Aussitôt acté, le passage de l’interdiction de moins de seize ans à moins de
dix-huit ans, résultant d’un dépôt de référé par une association catholique, a
ému les bonnes âmes, révoltées par ce triomphe du fascisme moral. Même la
ministre de la culture, Fleur Pellerin, est montée au créneau pour défendre la
levrette en 3D pour tous tandis que Bernard Andrieu, autoproclamé philosophe des
corps défendus, s’est fendu au cours de ce mois d’août d’une tribune
dans Libération dénonçant « l’orgasmophobie » de la
magistrature, des élites, de la société, bref de la France rance et moisie dont
le conservatisme nous rappelle les heures les plus sombres…etc…etc…etc
Résumons (si vous avez
manqué le début). Le héros de Love s’appelle Murphy, comme dans la loi
du même nom et comme dans Robocop. Cependant, au lieu des emmerdes, lui
collectionne les gonzesses et il dégaine par ailleurs plus vite encore que le
cyborg du film de Paul Verhoeven. Mais voilà, la vieillesse, ça vous tombe
dessus sans crier gare. Un jour vous êtes au sommet, turgescent et triomphant,
régnant sur les corps et les sens et le lendemain, paf, ça y est, c’est bobonne
et la marmaille, vous êtes foutus, fini la brouette thaïlandaise, l’étreinte du
panda, la position de l’artilleur, adieu la vie, adieu l’amour, adieu toutes
les femmes. Murphy se réveille donc un jour entouré de sa femme et de son
enfant de trois ans, la déprime totale quoi. Il reçoit sur son répondeur un
message de la mère de son ex-copine Electra qui lui demande, très inquiète,
s’il n’a pas eu de nouvelles de sa fille disparue depuis un moment, sans doute
partie rendre visite à sa mère grand avec son petit panier. Le coup de fil
plonge Murphy dans une sorte de réminiscence érotique au cours de laquelle il
se rappelle ses frasques passées. Raah c’est vrai qu’elle était pas mal la
petite Electra…Rooh et puis quelle santé…Elle avait pas froid aux yeux la gamine…Et
d’ailleurs ce plan à trois…rahlala…Voilà donc pour le synopsis, et tout ça en
3D parce que si James Cameron l’a fait avec Avatar et Alexandre Aja avec
Piranha, il n’y a pas de raison que Gaspard Noé ne participe pas lui
aussi à la révolution du cinéma et tant qu’à faire à la prochaine révolution
culturelle.
Je confierai ici
honnêtement au lecteur que je n’ai pas encore vu Love. Cependant, j’ai
déjà pu avoir une idée de la subtilité et du sens de la nuance dont est capable
de faire preuve Gaspard Noé en regardant Seul contre tous et Irréversible.

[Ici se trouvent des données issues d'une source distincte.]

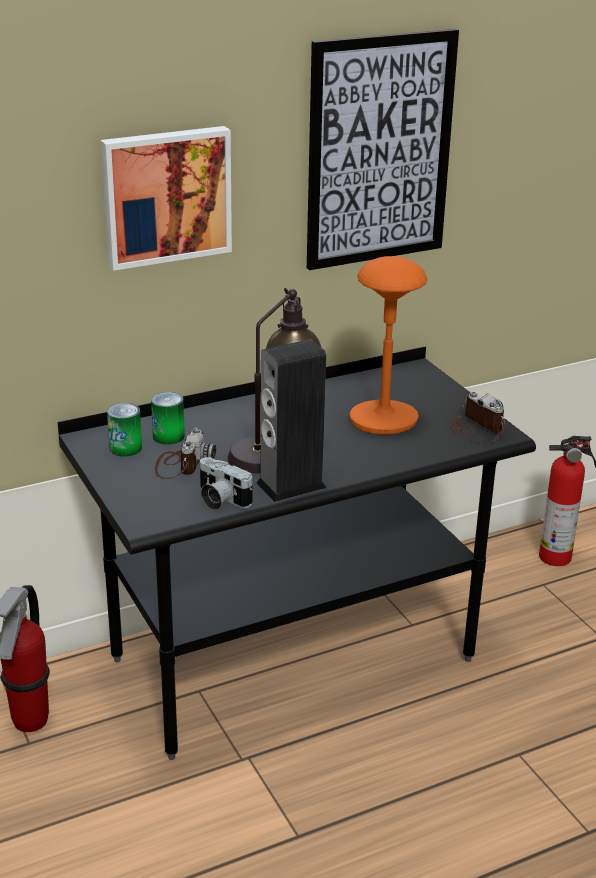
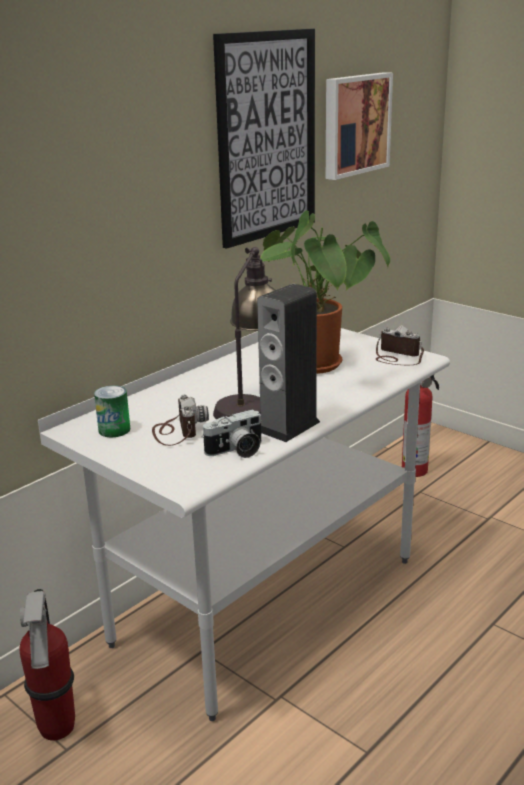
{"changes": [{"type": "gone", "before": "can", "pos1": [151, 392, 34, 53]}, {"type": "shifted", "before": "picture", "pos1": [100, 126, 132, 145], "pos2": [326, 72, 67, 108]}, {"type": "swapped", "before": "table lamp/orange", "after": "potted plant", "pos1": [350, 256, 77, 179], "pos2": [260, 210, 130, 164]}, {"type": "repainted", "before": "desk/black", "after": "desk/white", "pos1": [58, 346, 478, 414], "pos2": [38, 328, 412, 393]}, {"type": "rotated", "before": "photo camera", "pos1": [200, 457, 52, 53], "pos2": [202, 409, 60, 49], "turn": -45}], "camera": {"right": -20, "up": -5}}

Il y a quelques jours, j’ai appris que la fédération de Russie organisait, à
côté de Moscou, un biathlon
de chars d’assaut. Je ne sais pas exactement en quoi consiste cette
nouvelle discipline sportive mais quand je pense au cinéma de Gaspard Noé, c’est
l’élément de comparaison qui me vient immédiatement à l’esprit.
Lemmy, parrain officiel de l'édition 2015
Après Seul contre tous,
son raciste haineux, pédophile et incestueux, ses appels du pied lourdingues au
spectateur et ses placards « Attention, si vous avez peur d’être choqué,
vous avez 30 secondes pour quitter la salle », et après Irréversible,
sa lourde complaisance et sa scène de viol interminable, je ne sais pas si
Gaspard Noé a traité dans son dernier film le sujet du sexe avec un peu plus de
finesse mais la communication orchestrée autour de Love laisse penser
que le cinéaste argentin a décidé de remonter à nouveau dans le Panzer de la
provoc’ pour débarquer dans les chambres à coucher. Ses admirateurs l’ont
comparé à Nagisa Oshima ou Lars Von Trier. Je ne suis pas vraiment convaincu
que l’Argentin ait abordé le sujet avec les mêmes intentions et il faut
souligner que le Japonais et le Danois ont l’avantage indéniable d’avoir à leur
actif une véritable filmographie et pas seulement une compilation de scandales.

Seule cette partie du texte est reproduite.